The banks may be starting to wake up to the financial risks, but it’s worth acknowledging that climate scientists have been sounding the alarm for years. More than a decade ago, Laura Moore, a professor in coastal geomorphology at the University of North Carolina at Chapel Hill, expressed concern about the risks posed to properties built in the Outer Banks. Now, some of those homes are collapsing as storms rapidly reshape the islands.

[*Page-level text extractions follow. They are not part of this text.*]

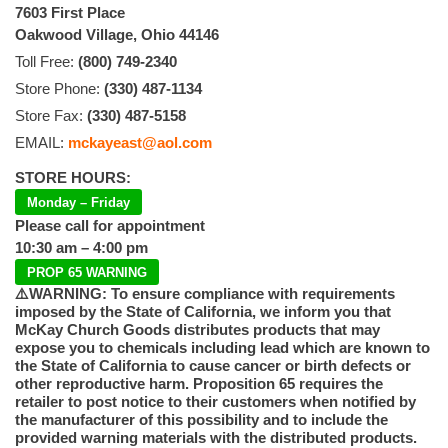
7603 First Place
Oakwood Village, Ohio 44146
Toll Free:
(800) 749-2340
Store Phone:
(330) 487-1134
Store Fax:
(330) 487-5158
EMAIL:
mckayeast@aol.com
STORE HOURS:
Monday – Friday
Please call for appointment
10:30 am – 4:00 pm
PROP 65 WARNING
⚠️WARNING: To ensure compliance with requirements
imposed by the State of California, we inform you that
McKay Church Goods distributes products that may
expose you to chemicals including lead which are known to
the State of California to cause cancer or birth defects or
other reproductive harm. Proposition 65 requires the
retailer to post notice to their customers when notified by
the manufacturer of this possibility and to include the
provided warning materials with the distributed products.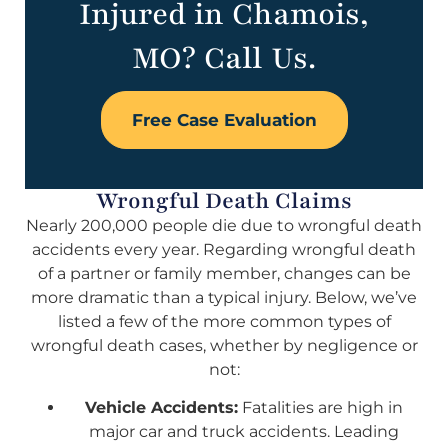
Injured in Chamois,
MO? Call Us.
Free Case Evaluation
Wrongful Death Claims
Nearly 200,000 people die due to wrongful death
accidents every year. Regarding wrongful death
of a partner or family member, changes can be
more dramatic than a typical injury. Below, we’ve
listed a few of the more common types of
wrongful death cases, whether by negligence or
not:
Vehicle Accidents:
Fatalities are high in
major car and truck accidents. Leading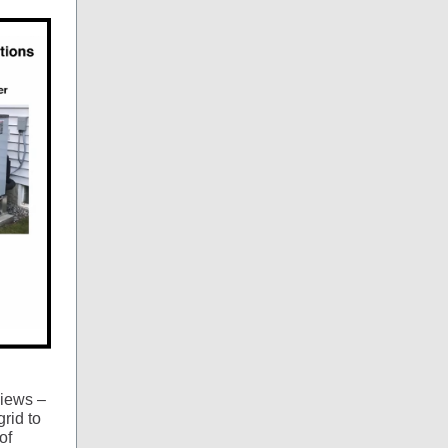
iews –
grid to
of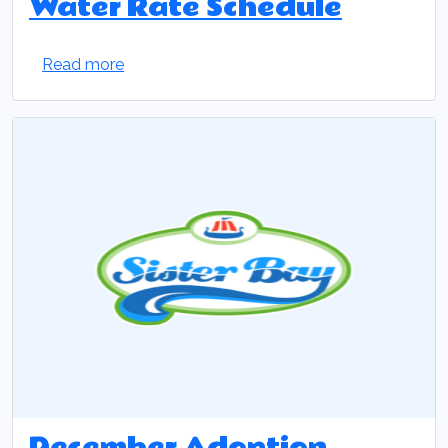
Water Rate Schedule
Read more
December Adoption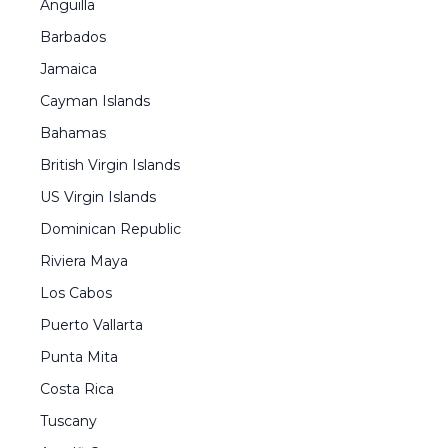
Anguilla
Barbados
Jamaica
Cayman Islands
Bahamas
British Virgin Islands
US Virgin Islands
Dominican Republic
Riviera Maya
Los Cabos
Puerto Vallarta
Punta Mita
Costa Rica
Tuscany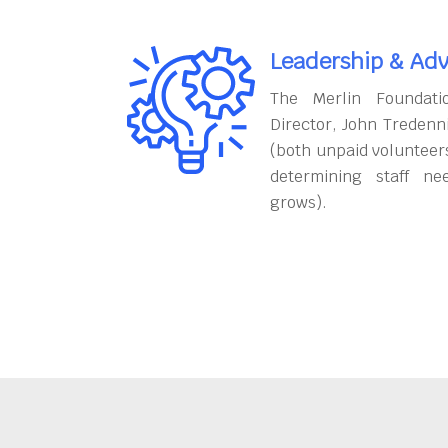
Leadership & Adv
The Merlin Foundati
Director, John Tredenn
(both unpaid volunteers
determining staff ne
grows).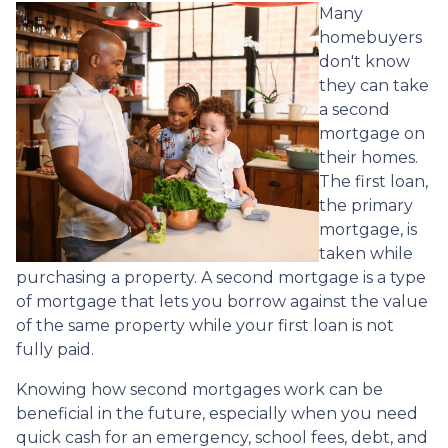
Many
homebuyers
don't know
they can take
a second
mortgage on
their homes.
The first loan,
the primary
mortgage, is
taken while
purchasing a property. A second mortgage is a type
of mortgage that lets you borrow against the value
of the same property while your first loan is not
fully paid.
Knowing how second mortgages work can be
beneficial in the future, especially when you need
quick cash for an emergency, school fees, debt, and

The worst-affected of these properties happen to be located on a bend in the coastline that is a natural erosion hot spot, but sea-level rise induced by climate change is only likely to hasten the damage, says Moore, and bring it to other coastal locations. “It is already more difficult to insure homes in coastal areas,” she says. “We can expect that to become more and more the case going forward.”
Plus, in locations like the Outer Banks, you can’t just build a seawall to protect vulnerable properties. The Outer Banks are barrier islands whose position and elevation naturally shift over many years as waves move sand from the front to the rear of the islands. Sticking a big wall on the front means that process goes awry. “The interior of the island gets lower and lower over time, relative to sea level, and more susceptible from the backside to flooding,” explains Moore. So, in some places, no amount of engineering will solve the problem—which is what people like Burt are concerned about.
In areas where hardening a home could reduce its exposure to climate-related risks, though, banks have been “pretty slow” to roll out products that might help people pay for solutions, including structural improvements, or defenses against flooding and wildfires, says Burt. But there are signs that the financial industry is gradually moving toward helping homeowners adapt and respond to climate change in other ways.
Lenders have cottoned on to the fact that the energy efficiency of a property has an impact on its value as an asset, for instance. It keeps people’s utility bills low, improving their ability to pay off their mortgage, for example. In the UK, most homes now have a rating that defines the property’s perceived efficiency—A being the highest, G the lowest. This takes into account things like insulation, energy-efficient lighting, and the type of heating system installed. “Banks would love to have A-rated properties,” says Stewart Cummins, a partner at PwC, a consultancy.
Research from the Bank of England suggests people with energy-efficient properties are more likely to keep up with their mortgage payments. Lenders also benefit from a PR and regulatory perspective by reducing the emissions associated with the assets in their portfolios.